The original square was grass. The turret on the far right is Cathedral Lanes, a failed shopping mall that is now becoming a restaurant quarter. This shopping centre was built in the 1990s and originally planned as 'Lanes' that would link Broadgate to the Cathedral quarter.

Another failure.


----------



## NewTroll (Sep 18, 2008)

View looking down Far Gosford street. 

Untitled by Bodgecity, on Flickr

This is outside the inner ring road, and was outside the city wall. The building in the distance is the remains of a factory. The big building with a Sainsbury's in it was recently built. This area was once filled with industrial buildings, so the new building was designed to reflect that. This was formerly an empty space left over by construction of the ring road and dual carriageways that feed it into. Now it is built up and looks better and more urban.


----------



## NewTroll (Sep 18, 2008)

This is the red brick factory. It's the William Morris building, part of Coventry University's campus. The upper two floors were added a few years back, as the original upper floors were damaged in a fire during the 1980s.

Chart interpretation exercises
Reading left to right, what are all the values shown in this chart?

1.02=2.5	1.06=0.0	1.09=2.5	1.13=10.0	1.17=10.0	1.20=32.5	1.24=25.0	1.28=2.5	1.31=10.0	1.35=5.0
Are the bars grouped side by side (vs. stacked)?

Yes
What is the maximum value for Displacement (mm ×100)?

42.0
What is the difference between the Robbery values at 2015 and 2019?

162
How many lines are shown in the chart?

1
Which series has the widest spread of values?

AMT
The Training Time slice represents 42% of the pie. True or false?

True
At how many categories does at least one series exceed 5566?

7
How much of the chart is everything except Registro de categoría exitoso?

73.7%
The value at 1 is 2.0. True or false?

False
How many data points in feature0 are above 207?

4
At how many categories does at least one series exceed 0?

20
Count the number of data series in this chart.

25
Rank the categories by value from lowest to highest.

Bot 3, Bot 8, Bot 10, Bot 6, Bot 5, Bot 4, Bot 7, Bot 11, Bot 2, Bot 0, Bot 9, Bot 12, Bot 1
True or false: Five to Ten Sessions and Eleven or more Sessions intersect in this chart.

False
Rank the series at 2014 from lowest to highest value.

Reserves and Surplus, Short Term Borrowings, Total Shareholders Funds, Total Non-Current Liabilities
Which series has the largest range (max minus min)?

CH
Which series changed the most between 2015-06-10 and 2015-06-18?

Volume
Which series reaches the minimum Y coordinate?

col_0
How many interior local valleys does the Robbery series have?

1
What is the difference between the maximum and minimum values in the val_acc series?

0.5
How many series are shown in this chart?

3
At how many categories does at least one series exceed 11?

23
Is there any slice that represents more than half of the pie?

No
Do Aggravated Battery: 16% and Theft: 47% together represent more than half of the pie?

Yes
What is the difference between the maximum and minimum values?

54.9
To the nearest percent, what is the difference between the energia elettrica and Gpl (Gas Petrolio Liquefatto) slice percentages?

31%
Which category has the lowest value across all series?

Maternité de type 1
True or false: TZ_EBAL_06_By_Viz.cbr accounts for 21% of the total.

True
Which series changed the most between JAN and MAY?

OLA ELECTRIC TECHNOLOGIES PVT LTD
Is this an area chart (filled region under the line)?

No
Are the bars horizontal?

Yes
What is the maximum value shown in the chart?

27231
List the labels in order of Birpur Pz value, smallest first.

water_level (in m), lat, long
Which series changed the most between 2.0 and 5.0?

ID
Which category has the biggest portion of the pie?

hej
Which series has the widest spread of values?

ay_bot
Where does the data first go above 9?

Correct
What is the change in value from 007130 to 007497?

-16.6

* [THE TASK] Rewrite the passage in the thread about Coventry that opens with the words "Untitled by Bodgecity, on" and closes with "and more urban.", changing "factory" to "mill".

* [EXERCISE RESULT]
Untitled by Bodgecity, on Flickr

This is outside the inner ring road, and was outside the city wall. The building in the distance is the remains of a mill. The big building with a Sainsbury's in it was recently built. This area was once filled with industrial buildings, so the new building was designed to reflect that. This was formerly an empty space left over by construction of the ring road and dual carriageways that feed it into. Now it is built up and looks better and more urban.